On this day in ’78, ex-Sex Pistols bassist Sid Vicious’ girlfriend Nancy Spungen was found dead in their New York hotel room, the victim of a fatal stab wound. Vicious is said to have called the police crying, claiming that he had found Spungen dead on the bathroom floor. Police immediately arrested Vicious and charged him with murder.

Vicious’ story changed many times, with him first telling police that he’d stabbed her, and then that she’d fallen on the knife. Friends of the couple stated that the murder was due to a drug deal gone wrong.

Spungen’s influence on Vicious was immeasurable, with many believing that it was her own self-destructive attitude that led him to his addiction to heroin, and ultimately the break-up of the Sex Pistols. Ten days following Spungen’s death Sid attempted to take his own life, and was subsequently taken to a mental hospital. On February 2, 1979 he finally succeeded, with a note found in his pocket detailing a “death pact” held between him and Spungen. He reportedly asked to be buried alongside Nancy’s body, although this was not allowed due to Nancy being buried in a Jewish cemetery.

 

October 12, 1957: Little Richard quits rock ‘n’ roll and turns to God

The self-professed “architect of rock ‘n’ roll” renounced his wild ways on this day in ’57, after a near-death experience on an airplane made him turn to God.

During a plane journey to Sydney in the middle of a world tour, the plane’s engine caught fire. The plane managed to safely land at its destination, but the musician claimed that during the flight he had witnessed it being “carried by angels”. Shortly afterwards Little Richard would proclaim himself a born again Christian and retire.

His faith also led to him outing himself as a “former” homosexual, although he claimed that while he had had sexual contact with men, Jesus had “saved him” and he was now straight (in an interview with Penthouse magazine in ’95 he went on to say that he “had always known” that he was gay).

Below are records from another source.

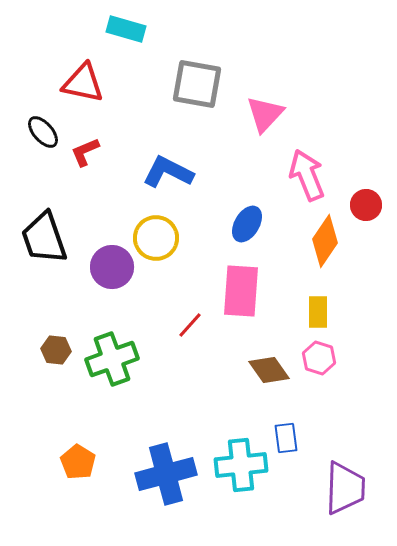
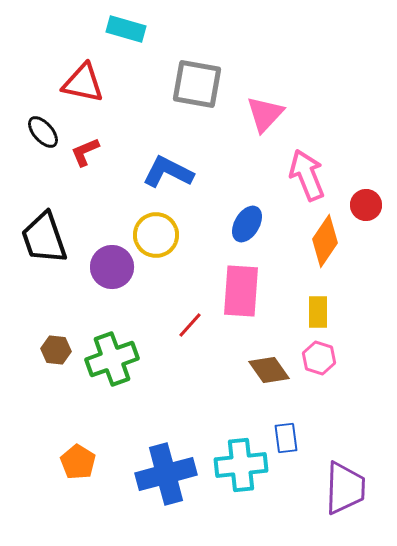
yellow circle: moved 3 px up
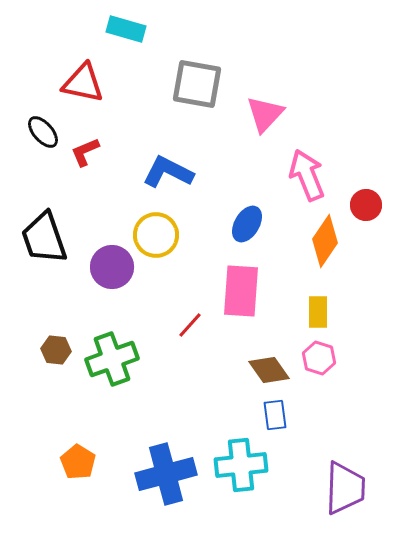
blue rectangle: moved 11 px left, 23 px up
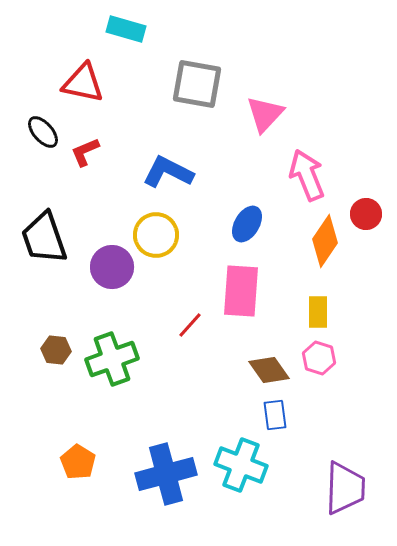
red circle: moved 9 px down
cyan cross: rotated 27 degrees clockwise
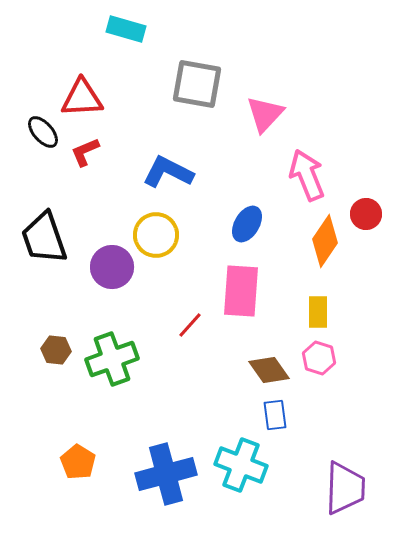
red triangle: moved 1 px left, 15 px down; rotated 15 degrees counterclockwise
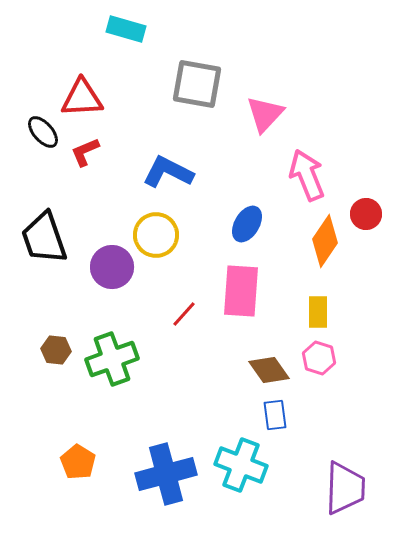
red line: moved 6 px left, 11 px up
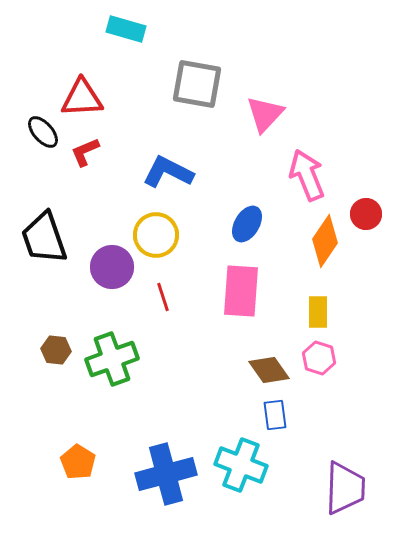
red line: moved 21 px left, 17 px up; rotated 60 degrees counterclockwise
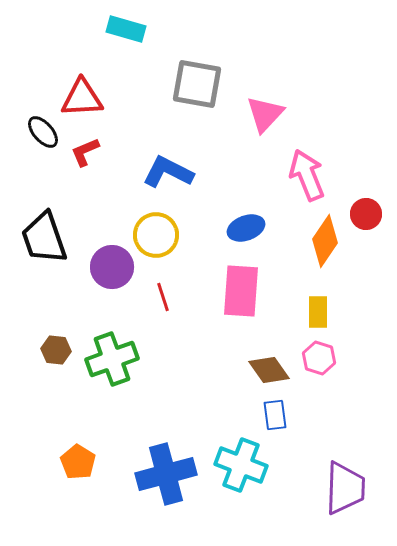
blue ellipse: moved 1 px left, 4 px down; rotated 39 degrees clockwise
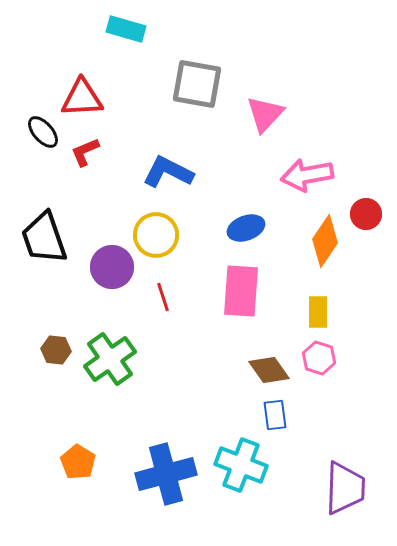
pink arrow: rotated 78 degrees counterclockwise
green cross: moved 2 px left; rotated 15 degrees counterclockwise
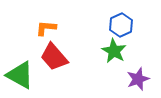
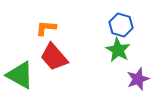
blue hexagon: rotated 20 degrees counterclockwise
green star: moved 4 px right, 1 px up
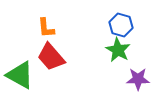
orange L-shape: rotated 100 degrees counterclockwise
red trapezoid: moved 3 px left
purple star: rotated 20 degrees clockwise
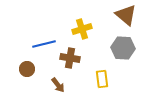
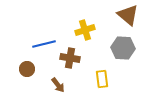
brown triangle: moved 2 px right
yellow cross: moved 3 px right, 1 px down
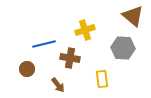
brown triangle: moved 5 px right, 1 px down
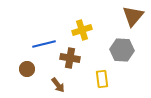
brown triangle: rotated 30 degrees clockwise
yellow cross: moved 3 px left
gray hexagon: moved 1 px left, 2 px down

He later returned to rock ‘n’ roll in 1962, touring with a support band called “The Beatles”. I know, I’ve never heard of them neither…

 

October 13, 1982: Infamous Atari porn game released

On this day in ’82 Custer’s Revenge was released on the Atari 2600. The game is perhaps the most recognizable name in an unreasonably long list of porn titles released for the old-school home consoles, and it features you assuming the role of Civil War-era General George Armstrong Custer as he traverses the perilous desert to have his way with a Native American woman up against a cactus; fun AND educational.

 

October 14, 1975: Amityville murders trial begins

Although now more famous for George Lutz’s claims that the house was haunted by the spirits of the previous owners, the Amityville murder case was actually grisly and gruesome enough without the addition of supernatural beings.

On this day in ’75, Ronald DeFoe Jr. went on trial for the murder of his parents and four siblings. On November 13, 1974, DeFoe entered a bar in Amityville and told its patrons that his parents had been shot. When they accompanied DeFoe back to the house where the killings had taken place, they found the bodies of Ronald DeFoe Sr., his wife Louise and their four children; Dawn, Allison, Marc and John. Ronald DeFoe Jr., then 22-years-old, claimed that a mob had carried out the murders. The next day he confessed to murdering them himself.

George Lutz would later purchase the house before leaving 28 days later, claiming that the house was haunted by the spirits of the DeFoe family. His story would later be retold in the best-selling book, the 1979 movie The Amityville Horror and the 2005 remake of the same name.